DATA FOR ANALYSIS =>
★ ★ ★

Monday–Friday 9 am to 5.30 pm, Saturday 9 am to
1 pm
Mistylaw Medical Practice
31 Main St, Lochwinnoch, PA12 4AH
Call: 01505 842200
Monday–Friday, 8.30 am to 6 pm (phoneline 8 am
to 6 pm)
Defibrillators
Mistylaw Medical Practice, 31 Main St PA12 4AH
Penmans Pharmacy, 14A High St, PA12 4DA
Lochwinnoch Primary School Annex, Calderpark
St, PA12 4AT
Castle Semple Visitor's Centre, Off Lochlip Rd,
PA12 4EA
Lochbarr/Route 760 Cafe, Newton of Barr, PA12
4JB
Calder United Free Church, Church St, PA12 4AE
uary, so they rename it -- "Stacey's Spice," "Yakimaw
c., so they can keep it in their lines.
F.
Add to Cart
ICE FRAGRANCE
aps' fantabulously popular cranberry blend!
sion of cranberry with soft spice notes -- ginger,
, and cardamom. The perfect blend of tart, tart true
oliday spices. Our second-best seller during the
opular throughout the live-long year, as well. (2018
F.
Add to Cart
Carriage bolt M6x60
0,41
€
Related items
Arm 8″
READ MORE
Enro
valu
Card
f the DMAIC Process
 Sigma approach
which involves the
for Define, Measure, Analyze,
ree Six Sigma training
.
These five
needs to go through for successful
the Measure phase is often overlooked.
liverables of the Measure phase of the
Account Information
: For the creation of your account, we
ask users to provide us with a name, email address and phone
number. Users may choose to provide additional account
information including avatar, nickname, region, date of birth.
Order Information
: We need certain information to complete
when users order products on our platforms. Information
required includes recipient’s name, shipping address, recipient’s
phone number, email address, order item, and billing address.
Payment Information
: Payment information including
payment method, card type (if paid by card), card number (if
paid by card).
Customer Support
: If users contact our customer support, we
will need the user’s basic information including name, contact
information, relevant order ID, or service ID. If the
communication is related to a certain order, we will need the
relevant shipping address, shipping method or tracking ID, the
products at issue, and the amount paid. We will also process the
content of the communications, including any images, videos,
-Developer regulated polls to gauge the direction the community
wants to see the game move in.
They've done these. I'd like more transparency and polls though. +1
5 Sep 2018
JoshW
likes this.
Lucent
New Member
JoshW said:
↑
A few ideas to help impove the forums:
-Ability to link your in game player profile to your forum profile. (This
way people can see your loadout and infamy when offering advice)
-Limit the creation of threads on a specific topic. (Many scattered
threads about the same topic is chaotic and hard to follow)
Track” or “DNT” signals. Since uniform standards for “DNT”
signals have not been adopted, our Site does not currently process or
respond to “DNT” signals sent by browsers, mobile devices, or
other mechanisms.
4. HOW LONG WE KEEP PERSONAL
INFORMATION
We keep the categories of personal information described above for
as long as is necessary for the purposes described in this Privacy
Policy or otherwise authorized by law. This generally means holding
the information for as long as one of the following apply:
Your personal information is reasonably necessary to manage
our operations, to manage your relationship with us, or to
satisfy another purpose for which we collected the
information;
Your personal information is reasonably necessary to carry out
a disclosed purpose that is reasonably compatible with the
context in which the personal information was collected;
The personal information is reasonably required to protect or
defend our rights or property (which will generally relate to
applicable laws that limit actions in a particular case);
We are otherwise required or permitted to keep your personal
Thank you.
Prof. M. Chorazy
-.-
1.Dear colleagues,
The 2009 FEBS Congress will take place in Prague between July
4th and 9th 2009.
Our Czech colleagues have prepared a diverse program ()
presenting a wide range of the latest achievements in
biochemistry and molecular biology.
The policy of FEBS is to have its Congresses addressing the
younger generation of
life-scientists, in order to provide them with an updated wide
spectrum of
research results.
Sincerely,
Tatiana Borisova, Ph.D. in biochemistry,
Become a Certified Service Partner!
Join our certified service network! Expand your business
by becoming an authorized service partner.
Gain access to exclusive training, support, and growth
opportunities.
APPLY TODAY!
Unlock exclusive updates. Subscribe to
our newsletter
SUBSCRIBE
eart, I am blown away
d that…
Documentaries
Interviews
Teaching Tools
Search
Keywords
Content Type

★ ★ ★

Extract the text of every entry above, reproducing each line verbatim and in its original order.

Monday–Friday 9 am to 5.30 pm, Saturday 9 am to
1 pm
Mistylaw Medical Practice
31 Main St, Lochwinnoch, PA12 4AH
Call: 01505 842200
Monday–Friday, 8.30 am to 6 pm (phoneline 8 am
to 6 pm)
Defibrillators
Mistylaw Medical Practice, 31 Main St PA12 4AH
Penmans Pharmacy, 14A High St, PA12 4DA
Lochwinnoch Primary School Annex, Calderpark
St, PA12 4AT
Castle Semple Visitor's Centre, Off Lochlip Rd,
PA12 4EA
Lochbarr/Route 760 Cafe, Newton of Barr, PA12
4JB
Calder United Free Church, Church St, PA12 4AE
uary, so they rename it -- "Stacey's Spice," "Yakimaw
c., so they can keep it in their lines.
F.
Add to Cart
ICE FRAGRANCE
aps' fantabulously popular cranberry blend!
sion of cranberry with soft spice notes -- ginger,
, and cardamom. The perfect blend of tart, tart true
oliday spices. Our second-best seller during the
opular throughout the live-long year, as well. (2018
F.
Add to Cart
Carriage bolt M6x60
0,41
€
Related items
Arm 8″
READ MORE
Enro
valu
Card
f the DMAIC Process
 Sigma approach
which involves the
for Define, Measure, Analyze,
ree Six Sigma training
.
These five
needs to go through for successful
the Measure phase is often overlooked.
liverables of the Measure phase of the
Account Information
: For the creation of your account, we
ask users to provide us with a name, email address and phone
number. Users may choose to provide additional account
information including avatar, nickname, region, date of birth.
Order Information
: We need certain information to complete
when users order products on our platforms. Information
required includes recipient’s name, shipping address, recipient’s
phone number, email address, order item, and billing address.
Payment Information
: Payment information including
payment method, card type (if paid by card), card number (if
paid by card).
Customer Support
: If users contact our customer support, we
will need the user’s basic information including name, contact
information, relevant order ID, or service ID. If the
communication is related to a certain order, we will need the
relevant shipping address, shipping method or tracking ID, the
products at issue, and the amount paid. We will also process the
content of the communications, including any images, videos,
-Developer regulated polls to gauge the direction the community
wants to see the game move in.
They've done these. I'd like more transparency and polls though. +1
5 Sep 2018
JoshW
likes this.
Lucent
New Member
JoshW said:
↑
A few ideas to help impove the forums:
-Ability to link your in game player profile to your forum profile. (This
way people can see your loadout and infamy when offering advice)
-Limit the creation of threads on a specific topic. (Many scattered
threads about the same topic is chaotic and hard to follow)
Track” or “DNT” signals. Since uniform standards for “DNT”
signals have not been adopted, our Site does not currently process or
respond to “DNT” signals sent by browsers, mobile devices, or
other mechanisms.
4. HOW LONG WE KEEP PERSONAL
INFORMATION
We keep the categories of personal information described above for
as long as is necessary for the purposes described in this Privacy
Policy or otherwise authorized by law. This generally means holding
the information for as long as one of the following apply:
Your personal information is reasonably necessary to manage
our operations, to manage your relationship with us, or to
satisfy another purpose for which we collected the
information;
Your personal information is reasonably necessary to carry out
a disclosed purpose that is reasonably compatible with the
context in which the personal information was collected;
The personal information is reasonably required to protect or
defend our rights or property (which will generally relate to
applicable laws that limit actions in a particular case);
We are otherwise required or permitted to keep your personal
Thank you.
Prof. M. Chorazy
-.-
1.Dear colleagues,
The 2009 FEBS Congress will take place in Prague between July
4th and 9th 2009.
Our Czech colleagues have prepared a diverse program ()
presenting a wide range of the latest achievements in
biochemistry and molecular biology.
The policy of FEBS is to have its Congresses addressing the
younger generation of
life-scientists, in order to provide them with an updated wide
spectrum of
research results.
Sincerely,
Tatiana Borisova, Ph.D. in biochemistry,
Become a Certified Service Partner!
Join our certified service network! Expand your business
by becoming an authorized service partner.
Gain access to exclusive training, support, and growth
opportunities.
APPLY TODAY!
Unlock exclusive updates. Subscribe to
our newsletter
SUBSCRIBE
eart, I am blown away
d that…
Documentaries
Interviews
Teaching Tools
Search
Keywords
Content Type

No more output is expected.